Saturday, March 8, 2014

"America's Long and Productive History of Class Warfare"

Harvard Business Review executive editor & author of  "The Myth of the Rational Market," Justin Fox @ HBR:
Six days before the election, the Republican nominee for president attended a fund-raising dinner at a posh New York restaurant. Two-hundred of the country’s richest and most powerful men were on hand. The next day, they were confronted with this atop the front page of one of the city’s leading newspapers:


This particular scan is from the historical-cartoon site HarpWeek, but the drawing has long been in the public domain — it ran in the now-defunct New York World on Oct. 30, 1884. The candidate was James G. Blaine (the droopy-eyed fellow in the center of the picture who is about to dig in to some Lobby Pudding), and the man who subjected him to this harsh treatment was Joseph Pulitzer, who had bought the World the previous year and was rapidly building it into the most popular and powerful newspaper the nation had ever seen.

The cartoon that Pulitzer had Walt McDougall and Valerian Gribayedoff draw was just the beginning — although what a beginning it was, featuring the likes of Jay Gould (seated just left of Blaine) and William Cornelius Vanderbilt (son of Cornelius, seated just to the right of Blaine with the awesome bifurcated beard, although according to historian Richard John he wasn’t even at the dinner) feasting on political spoils at Delmonico’s while a poor family begged for scraps. As James McGrath Morris recounts in his wonderful biography of Pulitzer:

The World revealed every aspect of the dinner, even though the organizers had done their best to bar the press. From the Timbales à la Reine and Soufflés aux Marrons upon which the men feasted to the thousands of dollars pledged to buy votes, no detail was left out. Even more damning, the main story began with a one-paragraph account of men who had been thrown out of work at a mill in Blaine’s home state and were now applying for assistance or emigrating to Canada.
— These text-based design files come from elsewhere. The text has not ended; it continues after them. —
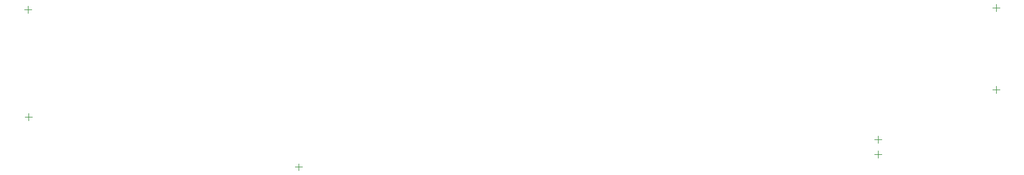
<source format=gbr>
%TF.GenerationSoftware,Altium Limited,Altium Designer,21.6.4 (81)*%
G04 Layer_Color=32768*
%FSLAX43Y43*%
%MOMM*%
%TF.SameCoordinates,00D99F87-3ADF-4980-A611-A04F0DE90361*%
%TF.FilePolarity,Positive*%
%TF.FileFunction,Other,Top_Component_Center*%
%TF.Part,Single*%
G01*
G75*
%TA.AperFunction,NonConductor*%
%ADD91C,0.100*%
%ADD104C,0.050*%
D91*
X126768Y17200D02*
Y18200D01*
X126268Y17700D02*
X127268D01*
X43641Y15875D02*
X44641D01*
X44141Y15375D02*
Y16375D01*
X126768Y19325D02*
Y20325D01*
X126268Y19825D02*
X127268D01*
D104*
X5627Y22525D02*
Y23525D01*
X5127Y23025D02*
X6127D01*
X143636Y38075D02*
Y39075D01*
X143136Y38575D02*
X144136D01*
X143636Y26400D02*
Y27400D01*
X143136Y26900D02*
X144136D01*
X5568Y37825D02*
Y38825D01*
X5068Y38325D02*
X6068D01*
%TF.MD5,320da7ffb179edfb04c6599a6feb8218*%
M02*

</source>
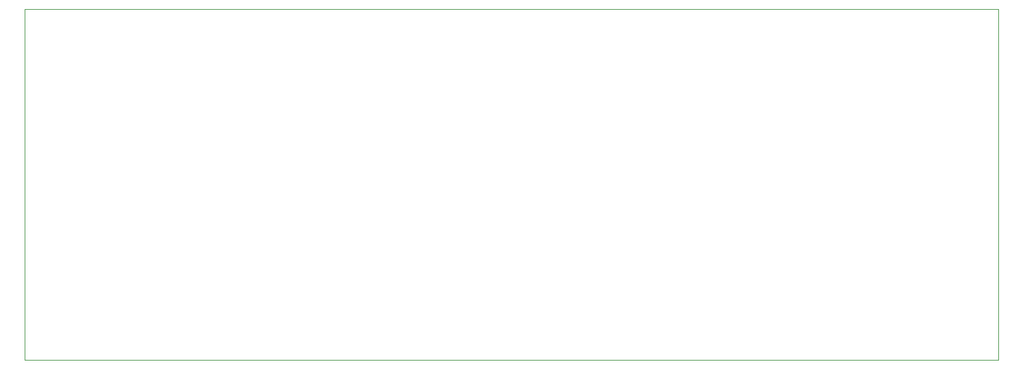
<source format=gbr>
G04 #@! TF.FileFunction,Profile,NP*
%FSLAX46Y46*%
G04 Gerber Fmt 4.6, Leading zero omitted, Abs format (unit mm)*
G04 Created by KiCad (PCBNEW (2015-01-16 BZR 5376)-product) date 2/20/2015 2:24:23 PM*
%MOMM*%
G01*
G04 APERTURE LIST*
%ADD10C,0.100000*%
G04 APERTURE END LIST*
D10*
X208280000Y-91440000D02*
X208280000Y-86360000D01*
X81280000Y-86360000D02*
X81280000Y-91440000D01*
X81280000Y-91440000D02*
X208280000Y-91440000D01*
X208280000Y-86360000D02*
X208280000Y-83820000D01*
X81280000Y-83820000D02*
X81280000Y-86360000D01*
X81280000Y-83820000D02*
X81280000Y-45720000D01*
X101600000Y-45720000D02*
X81280000Y-45720000D01*
X208280000Y-45720000D02*
X208280000Y-83820000D01*
X101600000Y-45720000D02*
X208280000Y-45720000D01*
M02*

</source>
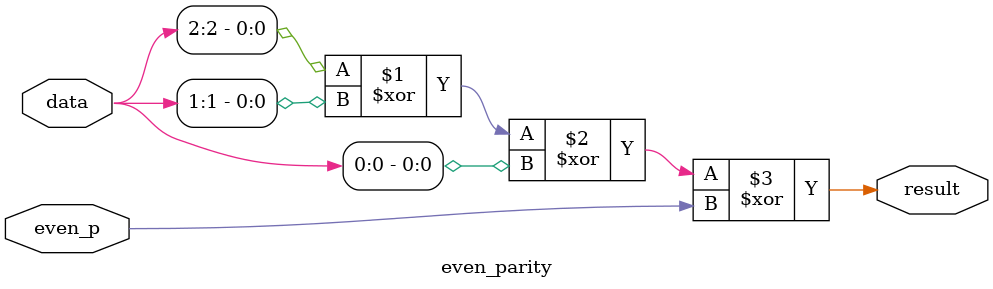
<source format=v>
`timescale 1ns / 1ps
module even_parity(
    input [2:0] data,
	 input even_p,
    output result
    );

assign result = data[2]^data[1]^data[0]^even_p;

endmodule

</source>
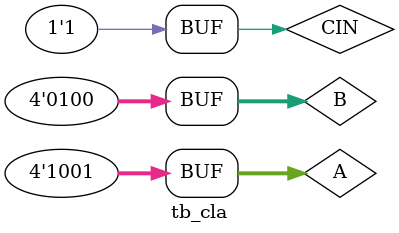
<source format=v>
`timescale 1ps / 1ps


module tb_cla;

	// Inputs
	reg [3:0] A;
	reg [3:0] B;
	reg CIN;

	// Outputs
	wire [3:0] S;
	wire Gg;
	wire Pg;

	// Instantiate the Unit Under Test (UUT)
	my_cla uut (
		.A(A), 
		.B(B), 
		.CIN(CIN), 
		.S(S), 
		.Gg(Gg), 
		.Pg(Pg)
	);

	initial begin
      A = 4'b1000;
      B = 4'b0111;
      CIN = 1'b0;
      #5;
      A = 4'b110;
      B = 4'b011;
      CIN = 1'b0;
      #5;
		A = 4'b1010;
      B = 4'b0101;
      CIN = 1'b0;
      #5;
      A = 4'b1000;
      B = 4'b0111;
      CIN = 1'b0;
      #5;
      A = 4'b1001;
      B = 4'b0100;
      CIN = 1'b1;
      #5;


	end
      
endmodule


</source>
Some of this was partisan politics: Pulitzer, himself on the ballot as a Democratic candidate for Congress, supported Blaine’s opponent, Grover Cleveland. New York was the most important battleground state, and the World’s assault was widely credited with handing the presidency to Cleveland a few days later.

It wasn’t just that, though. In an era when America’s first industrial magnates were amassing unheard-of riches and using it to mold the political system to their liking, resentment of that wealth and power was widespread. Pulitzer’s attacks on the rich helped bring in readers, so many that before long he too had become a multimillionaire with a yacht, a house not far from Vanderbilt’s on East 55th St. in Manhattan, and a membership in the Jekyll Island Club.

By that point Pulitzer had toned down his paper’s attacks on the rich — yet another example of American capitalism’s remarkable ability through the years to coopt its critics by sharing its spoils with them. But the ferociousness of his initial assaults, and of many others aimed at the tycoons who dominated the country’s late-19th-century Gilded Age, gives the lie to the complaint voiced these days in some circles that current resentment of the rich is somehow unprecedented or un-American — or even reminiscent of Nazi Germany.

Have these people never heard about Teddy Roosevelt excoriating the “malefactors of great wealth,” or his cousin Franklin getting Congress to raise the tax rate on top incomes past 90%? Americans have been pillorying the rich on and off for more than 200 years, and our economic system has survived and mostly thrived. In fact, the political and labor-relations compromises occasioned by what you might call class warfare have on balance surely made the country stronger.

What’s been unique, or at least highly unusual, has been the environment in which entrepreneurs and business executives were able to operate from the late 1970s through the early 2000s. Taxes dropped, high-end incomes exploded, and hardly anybody complained at all. Far from complaining, in fact, the news media for the most part celebrated the recipients of those exploding incomes for their boldness, creativity, and economic importance. It was a pretty stinking awesome time to be a plutocrat: You got to make billions of dollars, pay far less in taxes than you would have a quarter-century before, and get your face on the cover of Forbes or Fortune (or maybe even the top of your head on the cover of HBR).

Fourteen years ago, with the dot-com bubble fizzling but the rest of corporate America seemingly still going like gangbusters, the great management journalist Geoff Colvin wrote a column in Fortune titled “Capitalists: Savor This Moment.” An excerpt:

The business culture is triumphant. Not just for those in authority but for most of society, business is at the center, and that’s pretty much okay with everybody. It doesn’t feel remarkable to us for the same reason fish don’t notice water; we live in it. But step outside the moment and look at commerce’s role in the culture. It’s unprecedented.

Colvin’s conclusion was that this just couldn’t last. He wasn’t sure what would replace it, and even now it’s not obvious what will.  By the numbers it’s still a pretty awesome time to be a plutocrat, but clearly the mood has changed. It’s important to remember, though, that the anomaly is not the current mood of skepticism of business and the rich. It’s what preceded it.